Huge advances have also occurred in using computers to create media content. Pixar produced the first full-length computer-generated motion picture in 1995 (Toy Story). Today, media production is entirely a digital affair, whether the source is a performance by a human or by a computer.

These developments have occurred due to a close co-evolution of media and technology. Technological advances in storage, networking, computing, and software have made it easier - and, importantly, far less expensive - to store and process digital media representations. To some extent, the demands of the media marketplace have also driven technology.
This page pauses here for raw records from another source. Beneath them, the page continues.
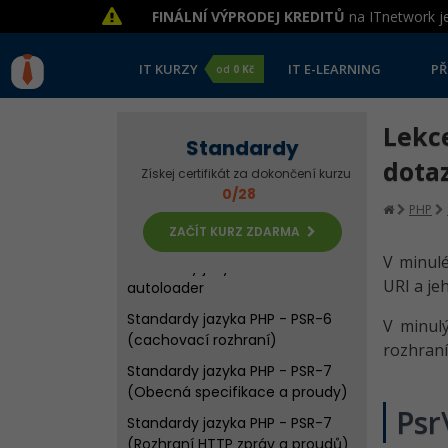
Standardy jazyka PHP - Úvod a
FINÁLNÍ VÝPRODEJ KREDITŮ
na ITnetwork je
PSR-1
Standardy jazyka PHP - PSR-2
IT KURZY
IT E-LEARNING
PŘ
od
0 Kč
část první
Standardy jazyka PHP - PSR-2
Lekce
část druhá
Standardy
Standardy jazyka PHP - PSR-3 a
dota
Získej certifikát za dokončení kurzu
specifikace loggeru
0/28
PHP
Standardy jazyka PHP -
ZAČÍT KURZ ZDARMA
Implementace PSR-3
V minulé
Standardy jazyka PHP - PSR-4 a
URI a je
autoloader
Standardy jazyka PHP - PSR-6
V minulý
(cachovací rozhraní)
rozhraní
Standardy jazyka PHP - PSR-7
(Obecná specifikace a proudy)
Psr
Standardy jazyka PHP - PSR-7
(Rozhraní HTTP zpráv a proudů)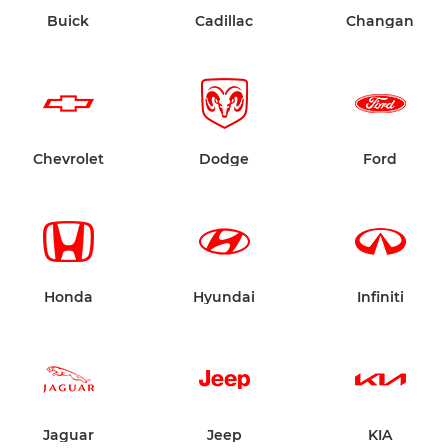
Buick
Cadillac
Changan
Chevrolet
Dodge
Ford
Honda
Hyundai
Infiniti
Jaguar
Jeep
KIA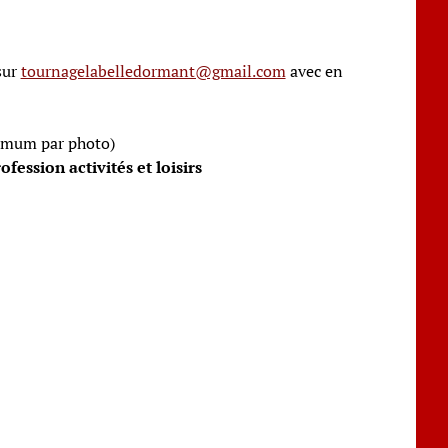
sur
tournagelabelledormant@gmail.com
avec en
mum par photo)
fession activités et loisirs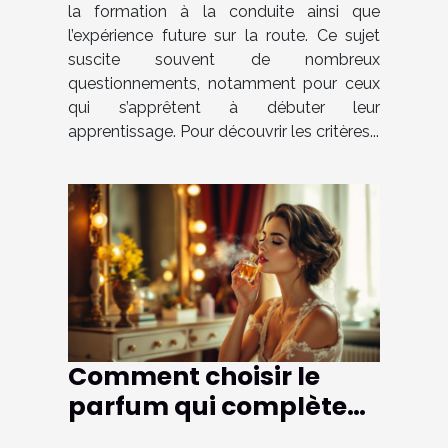
la formation à la conduite ainsi que
l’expérience future sur la route. Ce sujet
suscite souvent de nombreux
questionnements, notamment pour ceux
qui s’apprêtent à débuter leur
apprentissage. Pour découvrir les critères...
Comment choisir le
parfum qui complète
parfaitement votre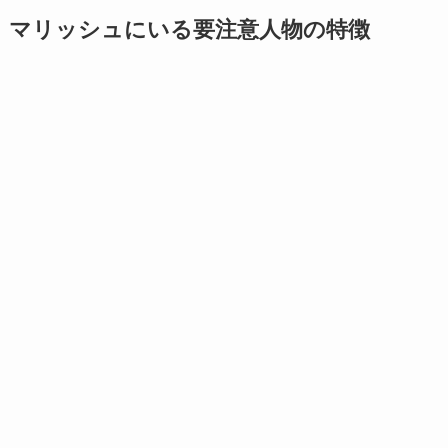
マリッシュにいる要注意人物の特徴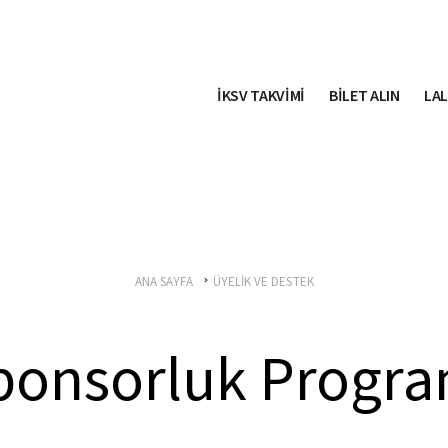
İKSV TAKVİMİ
BİLET ALIN
LAL
ANA SAYFA
ÜYELİK VE DESTEK
ponsorluk Progra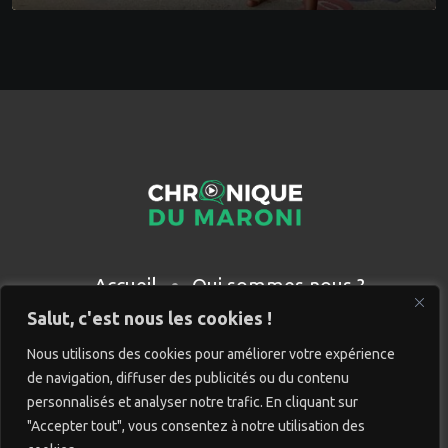
Accueil
Qui sommes nous ?
Partenaires
Contact
Salut, c'est nous les cookies !
Nous utilisons des cookies pour améliorer votre expérience
de navigation, diffuser des publicités ou du contenu
personnalisés et analyser notre trafic. En cliquant sur
"Accepter tout", vous consentez à notre utilisation des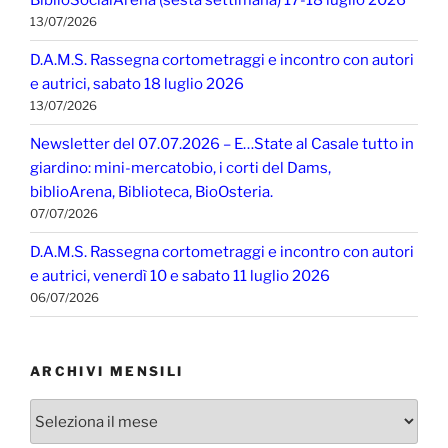
BiblioSocialArena (sesta settimana) 17-18 luglio 2026
13/07/2026
D.A.M.S. Rassegna cortometraggi e incontro con autori
e autrici, sabato 18 luglio 2026
13/07/2026
Newsletter del 07.07.2026 – E…State al Casale tutto in
giardino: mini-mercatobio, i corti del Dams,
biblioArena, Biblioteca, BioOsteria.
07/07/2026
D.A.M.S. Rassegna cortometraggi e incontro con autori
e autrici, venerdì 10 e sabato 11 luglio 2026
06/07/2026
ARCHIVI MENSILI
Archivi
mensili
Recording formats such as CD, DVD, and Blu-ray were feasible because of mass consumer media markets, yet devices of all sorts exploited this storage. Today's on-line video services, such as YouTube, are key drivers in network bandwidth deployment. And graphics-processing-units (GPUs), the fast special-purpose chips designed to support realistic, interactive games, also find uses in massive parallel scientific computations.

Developments of the last few decades have not been confined to converting existing media to digital formats. New media have also developed and flourished. Real-time interactive games, with stunning graphic realism, have become a massive market. Media servers hold and deliver your media assets in your home or office, and recently to your cell phone. Video is delivered increasingly via the Internet. People routinely share their music, their pictures, and their videos via Internet services. Virtual worlds, first envisioned over 40 years ago, have blossomed as technology has improved, and have led to new collaboration applications, not limited to games. Electronic books are now becoming popular.
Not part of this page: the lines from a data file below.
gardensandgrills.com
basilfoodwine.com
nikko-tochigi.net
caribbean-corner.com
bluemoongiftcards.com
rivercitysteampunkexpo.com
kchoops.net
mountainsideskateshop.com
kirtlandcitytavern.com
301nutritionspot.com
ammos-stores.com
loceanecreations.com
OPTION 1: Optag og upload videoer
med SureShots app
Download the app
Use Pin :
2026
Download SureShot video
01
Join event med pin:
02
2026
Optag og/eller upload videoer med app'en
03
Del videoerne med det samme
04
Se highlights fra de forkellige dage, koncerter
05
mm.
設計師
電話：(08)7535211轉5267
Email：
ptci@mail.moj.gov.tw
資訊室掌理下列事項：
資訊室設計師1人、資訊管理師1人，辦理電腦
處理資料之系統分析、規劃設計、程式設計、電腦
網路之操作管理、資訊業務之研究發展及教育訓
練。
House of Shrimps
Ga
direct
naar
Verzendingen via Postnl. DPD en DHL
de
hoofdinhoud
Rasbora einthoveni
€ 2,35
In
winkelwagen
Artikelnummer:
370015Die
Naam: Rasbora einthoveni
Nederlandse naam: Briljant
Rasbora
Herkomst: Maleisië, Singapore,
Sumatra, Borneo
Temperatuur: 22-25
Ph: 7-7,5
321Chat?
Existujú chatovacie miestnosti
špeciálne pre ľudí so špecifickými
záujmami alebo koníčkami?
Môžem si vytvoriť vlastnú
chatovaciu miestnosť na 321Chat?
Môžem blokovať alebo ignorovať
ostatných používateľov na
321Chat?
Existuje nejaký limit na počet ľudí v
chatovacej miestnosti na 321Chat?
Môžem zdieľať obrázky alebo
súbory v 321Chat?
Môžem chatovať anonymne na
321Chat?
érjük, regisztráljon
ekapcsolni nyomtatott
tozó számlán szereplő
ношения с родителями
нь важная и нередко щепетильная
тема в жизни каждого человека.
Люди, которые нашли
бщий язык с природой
A vital consequence of the digitization of all these media is that they can now be combined, mixed, and integrated in new ways. Software tools for creating, editing, and disseminating mixed media have burgeoned.

What's ahead? Though the conversion-to-digital transition is largely complete, new advances continue to drive digital media. For instance, rather than sensing the "real" image formed by a lens, it is possible to record a form of "digital hologram" that contains information about light traveling on different paths through a focusing lens. This additional information can be used in a "software focus" algorithm to change the focal point of the lens. This has applications in conventional photography, and especially in microscopes. There are many opportunities to sense more than the eye can see and process the signals to obtain photographs and more.

Virtual world simulations of 3D space could grow to encompass "planetary scale," both in imagery and in simulating a virtual environment. But there are huge challenges to address, not just in the technologies to support such environments, but in designs that match evolving understanding of their users.

Today's computers are better at generating output than sensing inputs. While the forty-year-old "mouse" remains a ubiquitous computer input device, smaller mobile devices are spurring innovation. Multi-touch screens, accelerometers, and cameras are becoming common. Microsoft is experimenting with a display screen that can also sense light reflected from one or more fingers touching the screen or a hand waving over it.